Exercise – Report each line in the items below that contains the word "majority", copying every such line in full.

▬▬▬▬▬▬

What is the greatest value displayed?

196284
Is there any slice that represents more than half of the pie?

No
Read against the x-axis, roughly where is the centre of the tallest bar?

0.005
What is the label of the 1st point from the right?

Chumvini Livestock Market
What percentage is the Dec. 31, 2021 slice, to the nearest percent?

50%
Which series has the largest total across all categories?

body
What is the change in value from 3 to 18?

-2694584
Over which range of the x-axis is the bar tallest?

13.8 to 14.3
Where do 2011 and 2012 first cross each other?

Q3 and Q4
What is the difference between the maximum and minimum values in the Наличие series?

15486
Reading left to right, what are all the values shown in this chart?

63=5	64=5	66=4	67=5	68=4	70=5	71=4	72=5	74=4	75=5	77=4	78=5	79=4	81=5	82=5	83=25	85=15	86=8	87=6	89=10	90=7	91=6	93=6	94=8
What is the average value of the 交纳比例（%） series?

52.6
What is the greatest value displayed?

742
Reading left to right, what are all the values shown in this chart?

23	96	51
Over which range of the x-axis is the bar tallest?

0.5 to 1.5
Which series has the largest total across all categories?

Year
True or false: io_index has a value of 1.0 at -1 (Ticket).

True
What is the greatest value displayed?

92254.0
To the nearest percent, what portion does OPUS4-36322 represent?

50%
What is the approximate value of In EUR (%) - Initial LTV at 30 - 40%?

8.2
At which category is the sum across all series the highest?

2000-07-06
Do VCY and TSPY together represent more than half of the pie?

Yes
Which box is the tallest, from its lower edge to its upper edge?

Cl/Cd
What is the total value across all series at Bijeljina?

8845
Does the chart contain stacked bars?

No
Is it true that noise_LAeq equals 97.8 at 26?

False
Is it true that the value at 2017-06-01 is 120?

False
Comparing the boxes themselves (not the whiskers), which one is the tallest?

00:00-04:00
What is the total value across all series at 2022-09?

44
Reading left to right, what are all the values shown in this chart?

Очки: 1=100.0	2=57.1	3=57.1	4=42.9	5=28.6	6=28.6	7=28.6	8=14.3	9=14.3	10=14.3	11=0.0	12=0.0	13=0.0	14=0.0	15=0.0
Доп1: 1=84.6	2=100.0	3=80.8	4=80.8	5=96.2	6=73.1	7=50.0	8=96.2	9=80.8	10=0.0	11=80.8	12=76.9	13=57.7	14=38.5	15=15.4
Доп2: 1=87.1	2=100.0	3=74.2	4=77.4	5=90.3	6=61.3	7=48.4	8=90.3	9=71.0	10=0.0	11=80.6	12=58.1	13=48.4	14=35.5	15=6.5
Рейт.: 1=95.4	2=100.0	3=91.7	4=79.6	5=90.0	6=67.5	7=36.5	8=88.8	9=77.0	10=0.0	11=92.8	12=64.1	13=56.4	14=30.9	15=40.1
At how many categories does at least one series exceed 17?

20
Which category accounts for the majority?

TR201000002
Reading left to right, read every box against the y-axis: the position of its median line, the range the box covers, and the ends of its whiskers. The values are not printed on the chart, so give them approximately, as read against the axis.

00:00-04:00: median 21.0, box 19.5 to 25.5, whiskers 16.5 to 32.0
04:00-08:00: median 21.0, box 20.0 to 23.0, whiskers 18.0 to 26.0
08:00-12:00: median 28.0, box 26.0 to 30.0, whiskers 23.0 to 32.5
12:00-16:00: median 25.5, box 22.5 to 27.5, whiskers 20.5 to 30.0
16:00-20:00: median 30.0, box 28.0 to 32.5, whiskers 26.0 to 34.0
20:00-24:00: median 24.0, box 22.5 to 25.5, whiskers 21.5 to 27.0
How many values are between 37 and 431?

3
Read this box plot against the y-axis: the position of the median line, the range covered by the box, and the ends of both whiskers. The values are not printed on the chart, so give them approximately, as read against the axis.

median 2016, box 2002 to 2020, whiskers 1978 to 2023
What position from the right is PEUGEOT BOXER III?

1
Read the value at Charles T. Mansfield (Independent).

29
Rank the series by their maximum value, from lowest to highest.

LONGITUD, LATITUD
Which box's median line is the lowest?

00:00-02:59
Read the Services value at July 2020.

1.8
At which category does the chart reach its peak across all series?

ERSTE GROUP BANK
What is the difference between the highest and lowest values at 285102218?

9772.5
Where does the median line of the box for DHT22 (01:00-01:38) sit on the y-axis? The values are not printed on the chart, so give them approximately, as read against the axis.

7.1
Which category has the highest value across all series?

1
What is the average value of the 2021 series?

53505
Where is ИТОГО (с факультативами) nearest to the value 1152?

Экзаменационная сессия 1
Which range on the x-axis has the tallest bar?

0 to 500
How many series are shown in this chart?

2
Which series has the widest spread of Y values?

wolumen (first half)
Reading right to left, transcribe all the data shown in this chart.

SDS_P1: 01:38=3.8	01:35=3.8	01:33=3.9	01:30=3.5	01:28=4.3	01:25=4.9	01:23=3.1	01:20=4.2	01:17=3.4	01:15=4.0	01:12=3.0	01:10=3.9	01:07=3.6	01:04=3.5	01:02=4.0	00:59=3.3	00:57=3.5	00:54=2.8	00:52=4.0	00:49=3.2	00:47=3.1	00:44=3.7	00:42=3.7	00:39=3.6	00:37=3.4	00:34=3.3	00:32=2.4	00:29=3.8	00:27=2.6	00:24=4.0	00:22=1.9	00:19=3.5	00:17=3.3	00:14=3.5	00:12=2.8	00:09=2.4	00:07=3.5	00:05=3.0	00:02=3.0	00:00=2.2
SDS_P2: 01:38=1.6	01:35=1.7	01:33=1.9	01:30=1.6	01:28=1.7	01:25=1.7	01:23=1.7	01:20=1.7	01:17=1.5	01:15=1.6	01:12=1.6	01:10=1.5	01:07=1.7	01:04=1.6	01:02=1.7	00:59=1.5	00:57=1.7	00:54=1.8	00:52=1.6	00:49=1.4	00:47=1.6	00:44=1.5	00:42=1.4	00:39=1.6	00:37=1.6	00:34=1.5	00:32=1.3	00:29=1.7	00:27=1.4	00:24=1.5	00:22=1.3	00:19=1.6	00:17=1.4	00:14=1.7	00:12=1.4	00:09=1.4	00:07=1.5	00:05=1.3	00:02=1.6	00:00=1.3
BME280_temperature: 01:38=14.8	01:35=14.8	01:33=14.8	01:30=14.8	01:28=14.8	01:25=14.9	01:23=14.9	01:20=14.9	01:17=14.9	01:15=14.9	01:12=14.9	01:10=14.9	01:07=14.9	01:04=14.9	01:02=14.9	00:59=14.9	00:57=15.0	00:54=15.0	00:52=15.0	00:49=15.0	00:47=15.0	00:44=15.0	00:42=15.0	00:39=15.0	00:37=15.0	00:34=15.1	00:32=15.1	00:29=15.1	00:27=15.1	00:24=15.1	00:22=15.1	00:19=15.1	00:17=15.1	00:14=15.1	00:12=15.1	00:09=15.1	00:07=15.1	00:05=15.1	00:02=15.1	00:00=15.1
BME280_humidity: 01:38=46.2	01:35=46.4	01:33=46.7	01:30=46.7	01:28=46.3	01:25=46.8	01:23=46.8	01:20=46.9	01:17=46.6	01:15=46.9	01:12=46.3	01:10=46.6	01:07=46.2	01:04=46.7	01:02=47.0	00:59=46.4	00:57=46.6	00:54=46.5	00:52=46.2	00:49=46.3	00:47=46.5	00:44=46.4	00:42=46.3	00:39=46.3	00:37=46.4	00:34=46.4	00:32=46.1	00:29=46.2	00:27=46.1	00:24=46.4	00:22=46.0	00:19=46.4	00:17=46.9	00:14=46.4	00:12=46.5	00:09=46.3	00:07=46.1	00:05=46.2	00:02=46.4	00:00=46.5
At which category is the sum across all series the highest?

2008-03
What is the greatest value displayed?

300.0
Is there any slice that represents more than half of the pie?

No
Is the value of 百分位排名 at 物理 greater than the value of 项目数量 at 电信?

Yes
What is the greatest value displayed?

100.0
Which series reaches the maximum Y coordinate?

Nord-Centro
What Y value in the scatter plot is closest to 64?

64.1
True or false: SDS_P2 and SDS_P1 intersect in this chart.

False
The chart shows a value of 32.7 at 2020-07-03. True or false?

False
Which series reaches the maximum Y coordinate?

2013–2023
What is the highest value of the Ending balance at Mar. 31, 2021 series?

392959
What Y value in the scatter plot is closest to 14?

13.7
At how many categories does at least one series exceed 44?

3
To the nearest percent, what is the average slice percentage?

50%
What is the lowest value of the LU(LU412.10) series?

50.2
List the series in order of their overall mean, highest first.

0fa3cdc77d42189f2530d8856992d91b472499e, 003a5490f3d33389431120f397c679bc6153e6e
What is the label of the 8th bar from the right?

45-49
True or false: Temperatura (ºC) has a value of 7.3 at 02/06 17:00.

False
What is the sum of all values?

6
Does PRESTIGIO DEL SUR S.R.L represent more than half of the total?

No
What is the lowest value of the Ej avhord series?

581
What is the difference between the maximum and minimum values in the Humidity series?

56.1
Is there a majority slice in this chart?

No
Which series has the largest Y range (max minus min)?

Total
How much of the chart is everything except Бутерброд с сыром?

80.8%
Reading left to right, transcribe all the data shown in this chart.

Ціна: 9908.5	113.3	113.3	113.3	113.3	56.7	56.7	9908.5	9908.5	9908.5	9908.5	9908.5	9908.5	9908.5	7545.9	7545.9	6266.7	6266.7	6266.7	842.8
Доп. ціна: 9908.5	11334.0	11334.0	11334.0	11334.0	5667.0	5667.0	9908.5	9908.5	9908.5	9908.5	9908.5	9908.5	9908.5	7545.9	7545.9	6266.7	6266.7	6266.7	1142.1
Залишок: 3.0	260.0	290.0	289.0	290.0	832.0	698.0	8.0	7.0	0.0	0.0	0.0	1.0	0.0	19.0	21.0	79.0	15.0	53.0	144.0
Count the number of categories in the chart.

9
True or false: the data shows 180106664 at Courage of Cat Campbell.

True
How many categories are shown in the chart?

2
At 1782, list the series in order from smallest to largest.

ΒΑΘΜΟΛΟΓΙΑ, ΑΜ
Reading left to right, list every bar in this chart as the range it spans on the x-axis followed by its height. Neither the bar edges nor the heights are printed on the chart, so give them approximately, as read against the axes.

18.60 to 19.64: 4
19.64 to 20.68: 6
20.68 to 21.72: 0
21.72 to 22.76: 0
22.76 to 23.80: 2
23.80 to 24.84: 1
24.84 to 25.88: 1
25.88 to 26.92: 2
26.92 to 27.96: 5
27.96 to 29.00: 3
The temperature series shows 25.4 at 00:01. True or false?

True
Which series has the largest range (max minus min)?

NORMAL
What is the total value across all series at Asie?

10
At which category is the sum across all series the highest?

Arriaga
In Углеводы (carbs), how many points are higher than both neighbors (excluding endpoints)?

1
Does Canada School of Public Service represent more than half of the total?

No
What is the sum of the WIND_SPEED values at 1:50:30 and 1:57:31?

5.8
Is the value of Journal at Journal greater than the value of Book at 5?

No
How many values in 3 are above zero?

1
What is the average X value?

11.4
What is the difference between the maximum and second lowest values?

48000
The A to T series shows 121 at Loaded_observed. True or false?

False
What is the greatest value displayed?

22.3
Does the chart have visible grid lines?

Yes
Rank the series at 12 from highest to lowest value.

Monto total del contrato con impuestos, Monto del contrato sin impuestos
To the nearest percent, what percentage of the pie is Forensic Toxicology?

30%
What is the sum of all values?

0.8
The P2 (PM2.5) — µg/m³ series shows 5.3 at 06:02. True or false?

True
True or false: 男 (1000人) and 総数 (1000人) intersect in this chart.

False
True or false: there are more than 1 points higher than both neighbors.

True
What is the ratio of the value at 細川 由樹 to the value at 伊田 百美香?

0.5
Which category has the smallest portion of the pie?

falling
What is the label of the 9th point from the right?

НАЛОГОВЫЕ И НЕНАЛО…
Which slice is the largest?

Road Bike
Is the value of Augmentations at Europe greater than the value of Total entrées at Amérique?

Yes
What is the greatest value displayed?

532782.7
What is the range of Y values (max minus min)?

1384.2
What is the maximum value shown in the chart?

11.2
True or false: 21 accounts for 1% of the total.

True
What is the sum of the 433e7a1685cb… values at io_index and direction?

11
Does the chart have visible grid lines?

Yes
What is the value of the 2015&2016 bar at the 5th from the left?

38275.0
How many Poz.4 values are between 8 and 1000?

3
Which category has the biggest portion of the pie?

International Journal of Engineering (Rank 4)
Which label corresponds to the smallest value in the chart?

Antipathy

▬▬▬▬▬▬

Answer below –
Which category accounts for the majority?
Is there a majority slice in this chart?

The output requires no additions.